One of 26 rare NES gold cartridges is being auctioned today

Starting tonight, Goldin is auctioning off one of the rarest Nintendo Entertainment System cartridges of all time. Nintendo originally created just 26 of these golden cartridges as prizes for Nintendo Power magazine readers in 1990. They are so hard to find that one sold on eBay for $100,088 ten years ago.

Hundreds of cartridges were made for the 1990 Nintendo World Championships, an event that toured the United States to find the best gamers in the country. Players competed for the highest scores in timed versions of Super Mario Bros., TetrisAnd Awesome racer, all of which came on special cartridges with physical switches that allowed the games’ time limits to be adjusted.

Most of these cartridges had standard gray NES cases, but 26 of them were upgraded with a shiny gold case and were given away to winners of Nintendo Power magazine “Player’s Poll Contest” that same year.

These games were never sold in a box, which partly explains why this particular cartridge, which looks worn and is missing its label, only received a 4.0 from CGC Grading. (A grade of 10 would indicate mint condition.)

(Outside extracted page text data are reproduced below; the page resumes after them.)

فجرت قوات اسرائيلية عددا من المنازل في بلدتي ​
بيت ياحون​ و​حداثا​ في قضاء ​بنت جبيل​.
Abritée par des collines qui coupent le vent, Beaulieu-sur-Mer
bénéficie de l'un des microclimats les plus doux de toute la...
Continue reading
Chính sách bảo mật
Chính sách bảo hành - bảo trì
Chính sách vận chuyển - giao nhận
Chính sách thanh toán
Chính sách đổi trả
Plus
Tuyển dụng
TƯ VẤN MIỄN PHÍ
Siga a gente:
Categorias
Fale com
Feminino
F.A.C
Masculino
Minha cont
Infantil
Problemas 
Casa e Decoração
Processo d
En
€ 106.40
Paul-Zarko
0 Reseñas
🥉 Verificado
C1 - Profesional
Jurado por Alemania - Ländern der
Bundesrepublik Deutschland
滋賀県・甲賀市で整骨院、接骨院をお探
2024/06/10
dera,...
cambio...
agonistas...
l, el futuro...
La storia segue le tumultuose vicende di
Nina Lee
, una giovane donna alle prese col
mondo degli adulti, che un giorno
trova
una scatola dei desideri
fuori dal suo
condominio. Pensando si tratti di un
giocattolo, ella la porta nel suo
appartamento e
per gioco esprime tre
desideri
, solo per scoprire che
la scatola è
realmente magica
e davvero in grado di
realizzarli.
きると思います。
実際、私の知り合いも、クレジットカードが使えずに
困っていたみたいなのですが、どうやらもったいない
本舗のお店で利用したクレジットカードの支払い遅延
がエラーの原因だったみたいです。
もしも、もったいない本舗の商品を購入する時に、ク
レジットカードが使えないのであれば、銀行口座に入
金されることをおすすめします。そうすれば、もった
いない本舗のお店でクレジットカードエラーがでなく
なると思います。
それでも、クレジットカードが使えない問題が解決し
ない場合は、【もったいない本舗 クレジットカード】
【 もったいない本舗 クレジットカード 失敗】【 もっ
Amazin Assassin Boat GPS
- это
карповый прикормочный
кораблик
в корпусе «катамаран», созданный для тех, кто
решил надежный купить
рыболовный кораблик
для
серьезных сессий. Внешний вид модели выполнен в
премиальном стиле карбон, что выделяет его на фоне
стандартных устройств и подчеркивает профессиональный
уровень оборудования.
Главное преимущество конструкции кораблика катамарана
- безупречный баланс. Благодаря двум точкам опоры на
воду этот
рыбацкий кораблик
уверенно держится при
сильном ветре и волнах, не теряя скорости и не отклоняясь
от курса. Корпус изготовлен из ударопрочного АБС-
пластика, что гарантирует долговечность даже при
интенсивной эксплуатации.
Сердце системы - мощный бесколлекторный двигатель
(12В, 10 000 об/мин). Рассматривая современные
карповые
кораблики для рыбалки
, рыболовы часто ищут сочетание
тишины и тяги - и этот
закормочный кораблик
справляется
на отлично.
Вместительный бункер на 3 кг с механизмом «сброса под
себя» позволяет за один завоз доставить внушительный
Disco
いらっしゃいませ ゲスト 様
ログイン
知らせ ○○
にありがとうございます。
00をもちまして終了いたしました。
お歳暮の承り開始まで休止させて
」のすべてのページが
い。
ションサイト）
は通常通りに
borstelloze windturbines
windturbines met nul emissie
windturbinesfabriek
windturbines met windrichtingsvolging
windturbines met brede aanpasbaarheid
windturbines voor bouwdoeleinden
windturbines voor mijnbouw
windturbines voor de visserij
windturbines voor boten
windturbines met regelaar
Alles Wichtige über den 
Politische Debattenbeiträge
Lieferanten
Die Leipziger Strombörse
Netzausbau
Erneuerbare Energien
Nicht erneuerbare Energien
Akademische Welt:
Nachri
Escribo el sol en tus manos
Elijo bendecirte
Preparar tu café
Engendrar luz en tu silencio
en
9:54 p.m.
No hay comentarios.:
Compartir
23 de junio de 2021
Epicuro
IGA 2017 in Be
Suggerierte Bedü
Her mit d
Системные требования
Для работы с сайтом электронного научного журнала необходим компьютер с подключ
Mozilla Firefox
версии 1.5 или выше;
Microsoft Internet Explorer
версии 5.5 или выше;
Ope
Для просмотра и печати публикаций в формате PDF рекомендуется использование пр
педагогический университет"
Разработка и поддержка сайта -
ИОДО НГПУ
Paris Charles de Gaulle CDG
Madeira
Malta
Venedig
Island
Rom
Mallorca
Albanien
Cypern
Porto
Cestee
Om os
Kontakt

Despite the cartridge’s crude form, bidding will begin tonight at $10,000. According to the FAQ page on the auction house’s website, potential buyers at that level will be pre-screened to ensure they can pay. That will help protect the cartridge’s unknown seller, but what about buyers?

Counterfeiting a rare cartridge like this and fooling CGC grading would be a huge but profitable undertaking given the current demand for rare retro games and hardware. The easiest way to confirm that it’s legit would be to win the auction and put it in a real NES, but that would be a budget-busting approach best left to deep-pocketed collectors.